»»
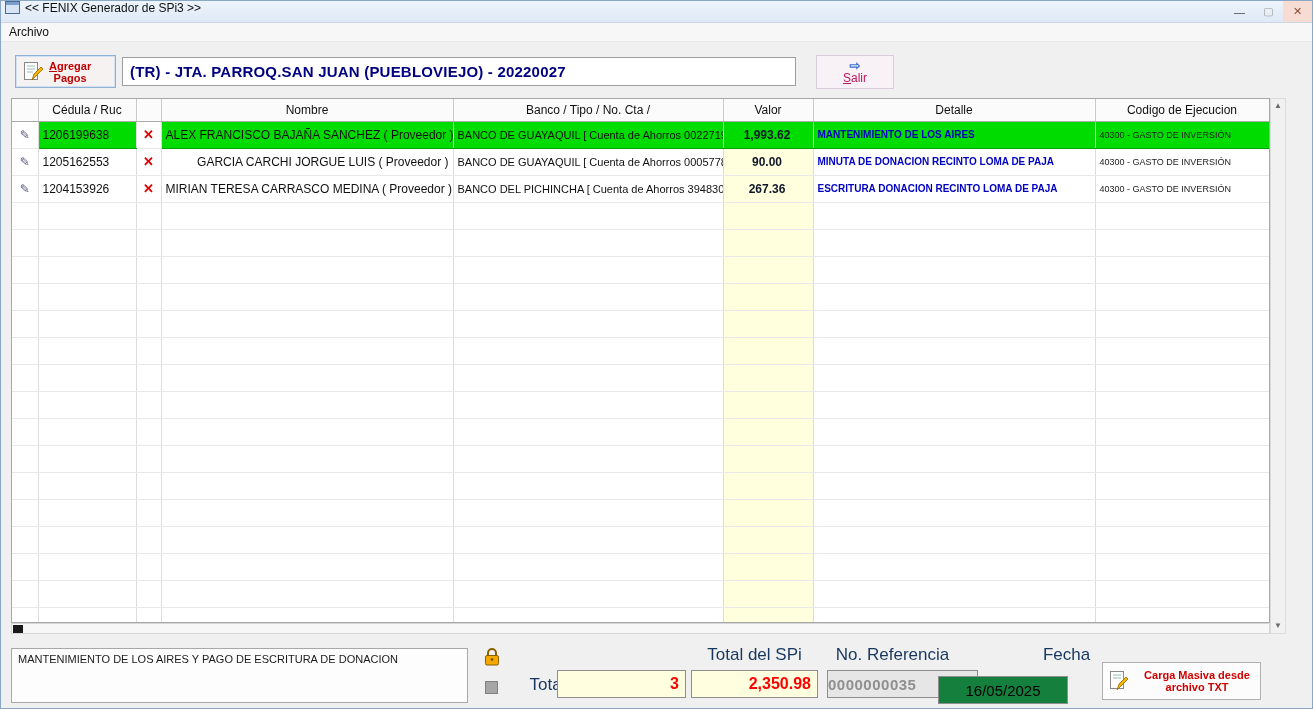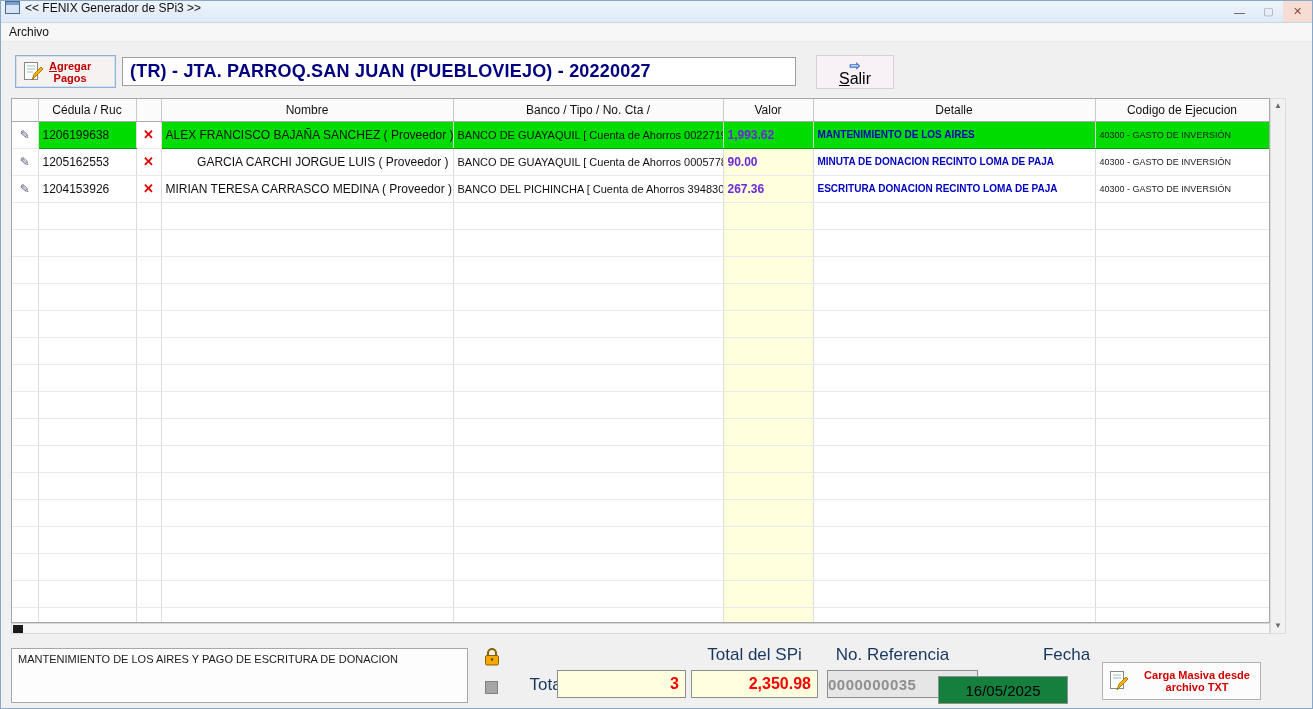--- a/index.html
+++ b/index.html
@@ -29,45 +29,45 @@
   .btn-agregar { position:absolute; left:14px; top:54px; width:101px; height:33px;
     background:#F7F2F2; border:1px solid #8FAFD4; box-shadow: inset 0 0 0 1px #D3E0EF;
     display:flex; align-items:center; gap:5px; padding-left:6px; cursor:default; }
   .btn-agregar .lbl { font-size:11px; font-weight:bold; color:#C00000; line-height:12px; text-align:center; }
   .agregar-l1 { display:block; }
   .agregar-l1::first-letter { text-decoration:underline; }
   .agregar-l2 { display:block; }
 
   .batch-field { position:absolute; left:121px; top:56px; width:674px; height:29px;
     background:#FFFFFF; border:1px solid #9E9E9E; display:flex; align-items:center; padding-left:7px; }
-  .batch-field span { font-size:18px; font-weight:bold; color:#000080; letter-spacing:.2px;text-align:right; }
+  .batch-field span { font-size:15px; font-weight:bold; color:#000080; letter-spacing:.2px;text-align:right; }
 
   .btn-salir { position:absolute; left:815px; top:54px; width:78px; height:34px;
     background:#F8F1F5; border:1px solid #D8CEDA; display:flex; flex-direction:column;
     align-items:center; justify-content:center; }
   .salir-arrow { color:#3B6FD4; font-size:13px; line-height:12px; font-weight:bold; }
-  .salir-text { display:block; font-size:16px; color:#000000; line-height:13px; }
+  .salir-text { display:block; font-size:12px; color:#be185d; line-height:13px; }
   .salir-text::first-letter { text-decoration:underline; }
 
   
   .grid-wrap { position:absolute; left:10px; top:97px; width:1259px; height:525px;
     background:#FFFFFF; border:1px solid #A8A8A8; overflow:hidden; }
   table { border-collapse:collapse; table-layout:fixed; width:1257px; }
   th { height:22px; font-weight:normal; font-size:12px; color:#111; background:#FBFBFB;
     border-right:1px solid #C9C9C9; border-bottom:1px solid #ABABAB; text-align:center;
     overflow:hidden; white-space:nowrap; }
   td { height:27px; border-right:1px solid #DCDCDC; border-bottom:1px solid #E9E9E9;
     padding:0 4px; overflow:hidden; white-space:nowrap; font-size:12px; color:#111;
     background:#FFFFFF; }
   td.c-sel { text-align:center; padding:0; }
   td.c-ced { font-size:12px; }
   td.c-del { text-align:center; padding:0; }
   td.c-nom { font-size:12px;text-align:right; }
   td.c-ban { font-size:11px; }
-  td.c-val { background:#FFFFDE; text-align:left; font-weight:bold; color:#6d28d9; padding-right:6px; }
+  td.c-val { background:#FFFFDE; text-align:center; font-weight:bold; color:#0f172a; padding-right:6px; }
   td.c-det { font-size:10px; font-weight:bold; color:#0000C0; }
   td.c-cod { font-size:9px; color:#222; }
   tr.selected td { background:#00DC00; border-bottom:1px solid #00A000; border-top:1px solid #00A000; }
   tr.selected td.c-sel, tr.selected td.c-del { background:#FFFFFF; border-top:1px solid #E9E9E9; border-bottom:1px solid #E9E9E9; }
   .rowglyph { font-size:12px; color:#55557E; }
   .delx { font-size:13px; font-weight:bold; color:#E00000; }
 
   
   .vscroll { position:absolute; left:1269px; top:97px; width:16px; height:536px;
     background:#F1F1F1; border:1px solid #DCDCDC; display:flex; flex-direction:column;

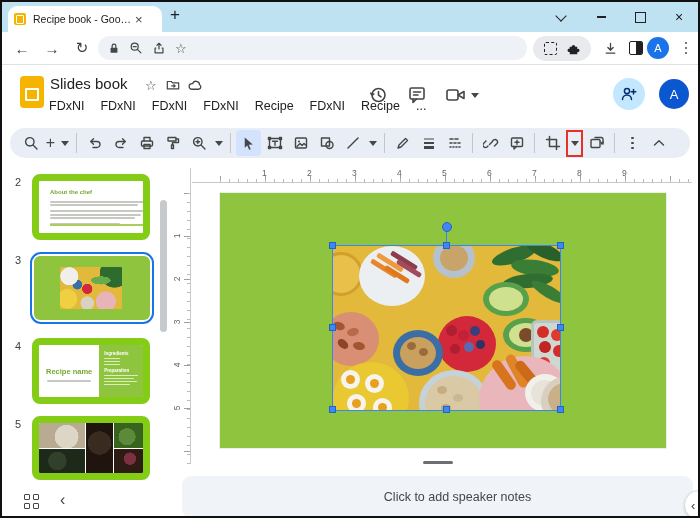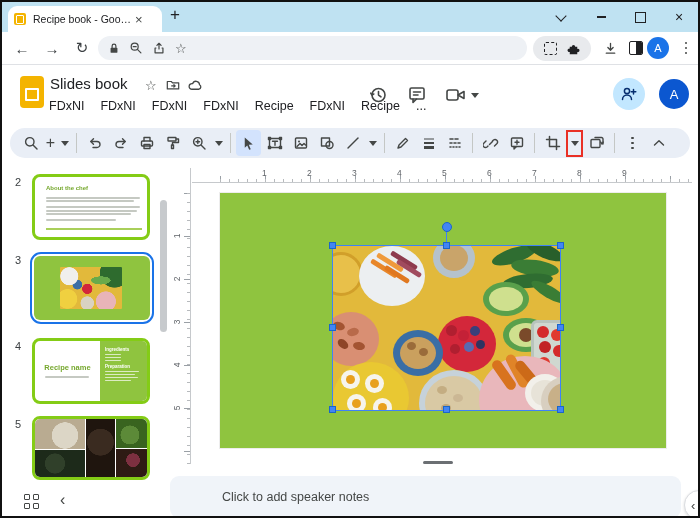--- a/index.html
+++ b/index.html
@@ -50,21 +50,21 @@
   .ti{width:25px;height:26px;display:flex;align-items:center;justify-content:center;border-radius:4px;flex:0 0 auto;color:#444746;}
   .ti.narrow{width:13px;}
   .ti.active{background:#d3e3fd;}
   .sep{width:1px;height:20px;background:#c4c7c5;margin:0 4px;flex:0 0 auto;}
   .redbox{border:2px solid #e93025;height:23px;width:13px;display:flex;align-items:center;justify-content:center;flex:0 0 auto;}
   .plus-g{font-size:16px;color:#444746;line-height:1;}
   svg.ic{stroke:#444746;fill:none;stroke-width:1.4;stroke-linecap:round;stroke-linejoin:round;}
   
   #content{position:absolute;left:0;top:158px;width:100%;height:358px;background:#fff;}
   .slide-num{position:absolute;left:13px;font-size:11px;color:#3c4043;}
-  .thumb{position:absolute;left:30px;width:118px;height:66px;background:#fff;border:3px solid #84cc16;border-radius:8px;box-sizing:border-box;overflow:hidden;}
+  .thumb{position:absolute;left:30px;width:118px;height:66px;background:#fff;border:7px solid #84cc16;border-radius:8px;box-sizing:border-box;overflow:hidden;}
   .thumb-sel{position:absolute;left:28px;width:124px;height:72px;border:2.5px solid #1a73e8;border-radius:11px;box-sizing:border-box;background:#fff;padding:2px;}
   .thumb-sel .inner{width:100%;height:100%;border-radius:6px;background:#8fc43f;position:relative;overflow:hidden;}
   .tl{height:2px;background:#c5c9c2;border-radius:1px;margin:1.5px 0;}
   #vscroll{position:absolute;left:158px;top:40px;width:7px;height:132px;background:#c7cacd;border-radius:4px;}
   
   #hruler{position:absolute;left:190px;top:8px;width:500px;height:14px;border-bottom:1px solid #c6c9cc;
     background-image:repeating-linear-gradient(90deg,#b7babd 0 1px,transparent 1px 9px),repeating-linear-gradient(90deg,#9aa0a6 0 1px,transparent 1px 45px);
     background-size:100% 3px,100% 6px;background-position:28px 100%,28px 100%;background-repeat:no-repeat;}
   #vruler{position:absolute;left:172px;top:8px;width:16px;height:296px;border-right:1px solid #c6c9cc;
     background-image:repeating-linear-gradient(180deg,#b7babd 0 1px,transparent 1px 9px),repeating-linear-gradient(180deg,#9aa0a6 0 1px,transparent 1px 43px);
@@ -72,21 +72,21 @@
   .rnum{position:absolute;font-size:8.5px;color:#5f6368;}
   
   #slide{position:absolute;left:218px;top:33px;width:446px;height:255px;background:#8fc43f;box-shadow:0 0 0 1px rgba(0,0,0,.07);}
   #foodimg{position:absolute;left:113px;top:53px;width:227px;height:164px;background:#e2b93b;overflow:hidden;outline:1px solid #3e82f7;}
   .fi{position:absolute;border-radius:50%;}
   .handle{position:absolute;width:7px;height:7px;background:#4285f4;border:1px solid #1b66c9;box-sizing:border-box;z-index:5;}
   #rot-line{position:absolute;left:226px;top:36px;width:1px;height:14px;background:#3e82f7;}
   #rot-handle{position:absolute;left:222px;top:29px;width:8px;height:8px;border-radius:50%;background:#4285f4;border:1px solid #1b66c9;}
   
   #draghandle{position:absolute;left:421px;top:301px;width:30px;height:3px;background:#6b6f73;border-radius:2px;}
-  #notes{position:absolute;left:168px;top:316px;width:511px;height:42px;background:#f0f4f9;border-radius:9px;display:flex;align-items:center;padding-left:52px;box-sizing:border-box;}
+  #notes{position:absolute;left:180px;top:316px;width:511px;height:42px;background:#f0f4f9;border-radius:9px;display:flex;align-items:center;padding-left:40px;box-sizing:border-box;justify-content:center;}
   #notes span{font-size:12.5px;color:#444746;}
   #corner-chev{position:absolute;left:682px;top:330px;width:30px;height:30px;border-radius:50%;background:#fff;border:1px solid #dadce0;box-shadow:0 1px 3px rgba(0,0,0,.15);display:flex;align-items:center;padding-left:6px;box-sizing:border-box;font-size:13px;color:#444746;}
   #gridview{position:absolute;left:22px;top:334px;width:15px;height:15px;display:grid;grid-template-columns:6px 6px;grid-template-rows:6px 6px;gap:2.5px;}
   #gridview i{border:1.5px solid #444746;border-radius:1px;box-sizing:border-box;display:block;}
   #fs-collapse{position:absolute;left:58px;top:331px;font-size:16px;color:#444746;}
   
   .collage{display:flex;width:100%;height:100%;gap:1px;background:#fff;}
   .collage .c1{width:45%;display:flex;flex-direction:column;gap:1px;}
   .collage .c1 .p1{height:52%;background:radial-gradient(circle at 60% 55%,#dcd6c6 0 38%,#b9ab91 39% 100%);}
   .collage .c1 .p2{height:48%;background:radial-gradient(circle at 40% 50%,#30402a 0 30%,#1d2a1a 31% 100%);}

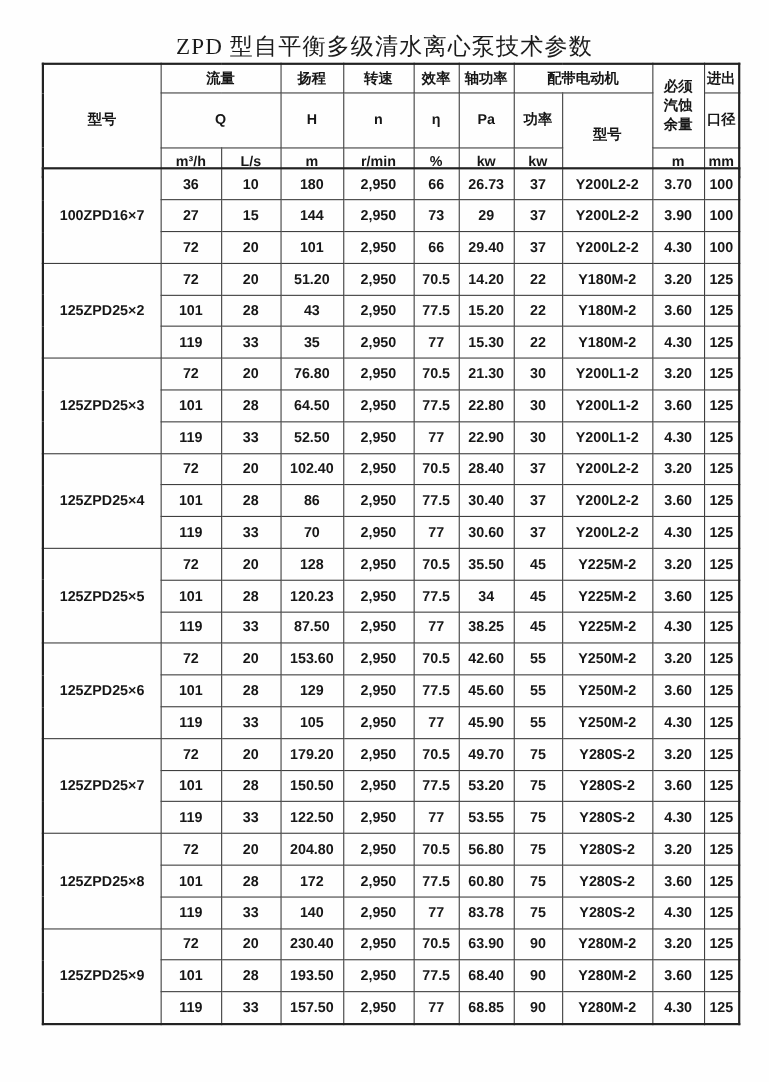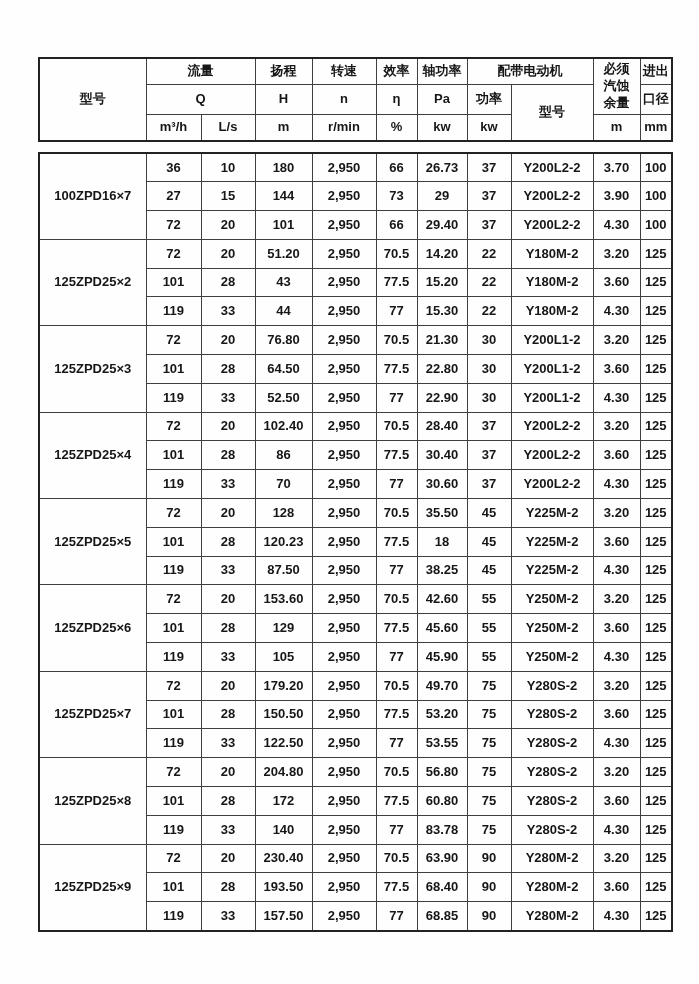--- a/index.html
+++ b/index.html
@@ -48,28 +48,29 @@
     font-size: 13px;
     color: #161616;
     padding: 0;
     line-height: 1.25;
     overflow: hidden;
   }
   .header-tbl tr { height: 26.6px; }
   .data-tbl tr   { height: 28.8px; }
   td.npsh-head {
     line-height: 1.3;
-    padding: 2px 4px;
+    padding: 12px 4px;
   }
 </style>
 </head>
 <body>
 
 <div class="page">
 
+  <h1 class="title">ZPD 型自平衡多级清水离心泵技术参数</h1>
 
   <table class="tbl header-tbl">
     <colgroup>
       <col style="width:107px">
         <col style="width:55px">
         <col style="width:54px">
       <col style="width:57px">
         <col style="width:64px">
         <col style="width:41px">
       <col style="width:50px">
@@ -187,21 +188,21 @@
           <td>77.5</td>
           <td>15.20</td>
           <td>22</td>
           <td>Y180M-2</td>
           <td>3.60</td>
           <td>125</td>
         </tr>
         <tr>
           <td>119</td>
           <td>33</td>
-          <td>44</td>
+          <td>35</td>
           <td>2,950</td>
           <td>77</td>
           <td>15.30</td>
           <td>22</td>
           <td>Y180M-2</td>
           <td>4.30</td>
           <td>125</td>
         </tr>
         <tr>
           <td rowspan="3">125ZPD25×3</td>
@@ -289,21 +290,21 @@
           <td>Y225M-2</td>
           <td>3.20</td>
           <td>125</td>
         </tr>
         <tr>
           <td>101</td>
           <td>28</td>
           <td>120.23</td>
           <td>2,950</td>
           <td>77.5</td>
-          <td>18</td>
+          <td>34</td>
           <td>45</td>
           <td>Y225M-2</td>
           <td>3.60</td>
           <td>125</td>
         </tr>
         <tr>
           <td>119</td>
           <td>33</td>
           <td>87.50</td>
           <td>2,950</td>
««
Exercise description: Copy every line in the entries above that has the string "overflow" in it.

Solved problem:
     background:#FFFFFF; border:1px solid #A8A8A8; overflow:hidden; }
     overflow:hidden; white-space:nowrap; }
     padding:0 4px; overflow:hidden; white-space:nowrap; font-size:12px; color:#111;
-  .thumb{position:absolute;left:30px;width:118px;height:66px;background:#fff;border:3px solid #84cc16;border-radius:8px;box-sizing:border-box;overflow:hidden;}
+  .thumb{position:absolute;left:30px;width:118px;height:66px;background:#fff;border:7px solid #84cc16;border-radius:8px;box-sizing:border-box;overflow:hidden;}
   .thumb-sel .inner{width:100%;height:100%;border-radius:6px;background:#8fc43f;position:relative;overflow:hidden;}
   #foodimg{position:absolute;left:113px;top:53px;width:227px;height:164px;background:#e2b93b;overflow:hidden;outline:1px solid #3e82f7;}
     overflow: hidden;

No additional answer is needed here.